Dynamic Code Generation Skills
Dynamic Code Generation Skills are the family used when the system must retain more local flexibility than a stable Code Skill can offer, while still allowing computation to become executable code when a textual answer would be less reliable.
Ephemeral Computation Under a Skill Contract
Some requests are too transient, too open-ended, or too context-dependent to justify a stable specification-driven module under src/. In such cases, the problem is not long-term maintainability of one fixed capability, but proportionality of effort. A useful subsystem should be able to answer directly when that is sufficient, yet still shift into executable computation when a precise local procedure is safer than free-form text.

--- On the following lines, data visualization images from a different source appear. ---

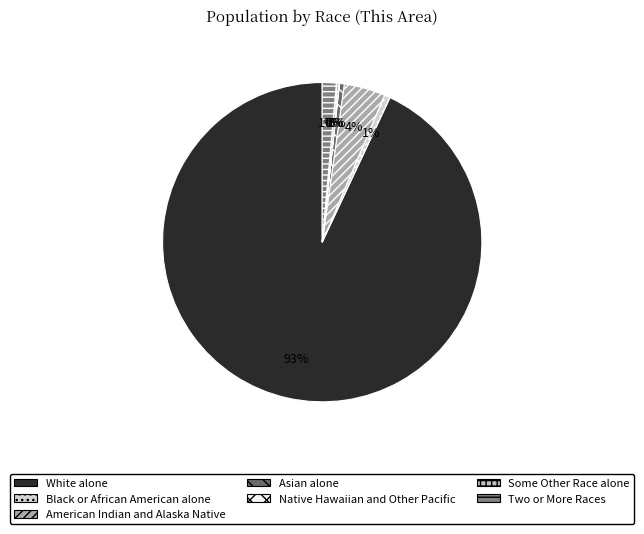

What percentage do Black or African American alone and Asian alone together represent?

1.1%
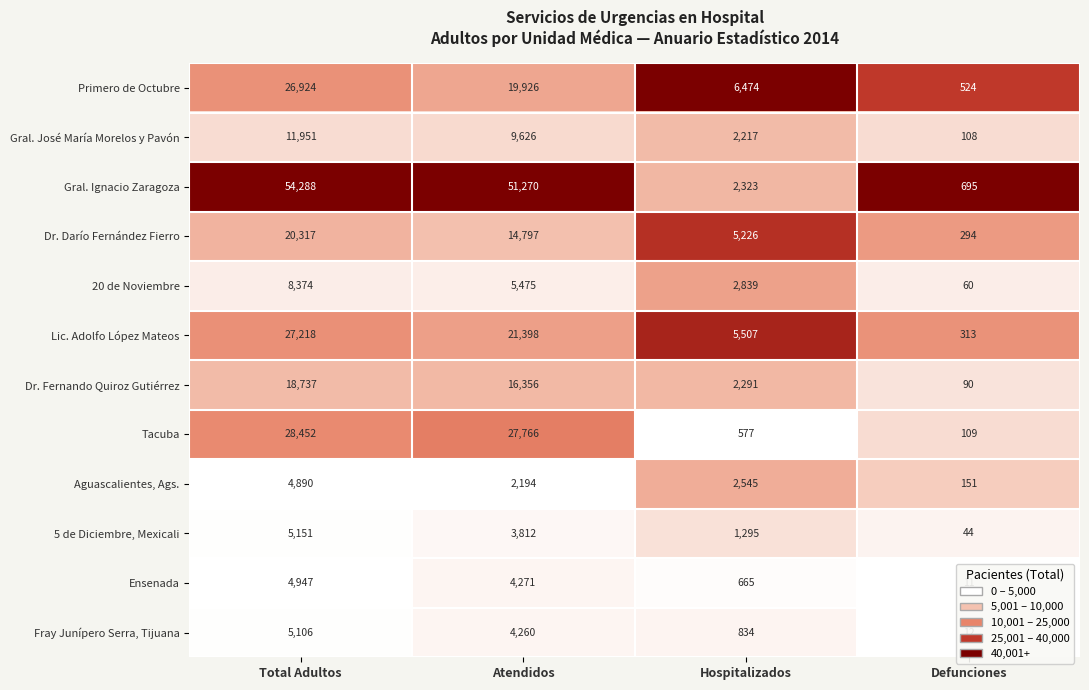

The Lic. Adolfo López Mateos series shows 27218 at Total Adultos. True or false?

True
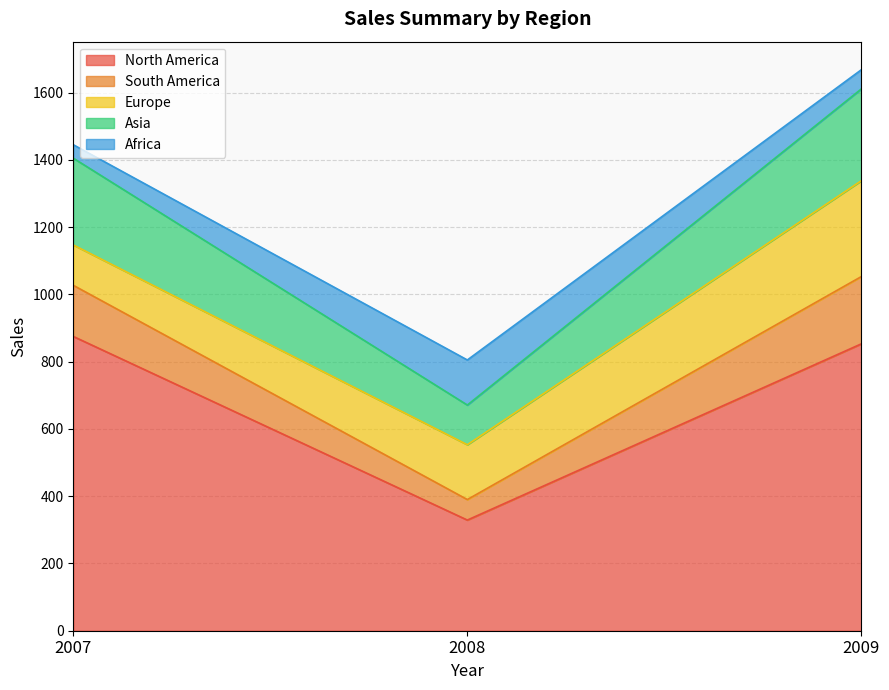

Read the North America value at 2008.

329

Dynamic Code Generation Skills address this need by combining a light descriptor contract with a runtime that can choose between direct textual output and temporary JavaScript execution. In this family, the skill remains bounded by its descriptor and by the subsystem’s execution path, but the local computational form is intentionally less fixed than in Code Skills. The result is a more flexible regime for short-lived or situational logic.
This makes Dynamic Code Generation Skills appropriate when the capability should remain adaptive rather than crystallized into a maintained module family. They are still discovered, registered, and routed through the same top-level agent, but they preserve more room for local synthesis at execution time.
How the Subsystem Works in Practice
A skill of this family is discovered through dcgskill.md. During preparation, the subsystem reads the descriptor, records the prompt guidance, normalizes the declared LLM mode, and prepares one dynamic executor. That executor always follows the same decision contract at runtime: ask the LLM for a structured text versus code response, then either return text directly or execute the returned JavaScript snippet.
Nothing in this family resembles the Code Skills generation pipeline. There is no automatic derivation into src/ and no module entrypoint loaded from the skill folder. The subsystem remains descriptor-driven and request-local: each execution either returns direct text or runs temporary code produced for that request. The exact execution rules are described in Runtime.
src/ pipeline of Code Skills.Dynamic Code Generation Skills do not use the src/ entrypoint contract of Code Skills and do not load local executable modules from the skill directory. Runtime behavior is driven by descriptor guidance plus the text/code decision response.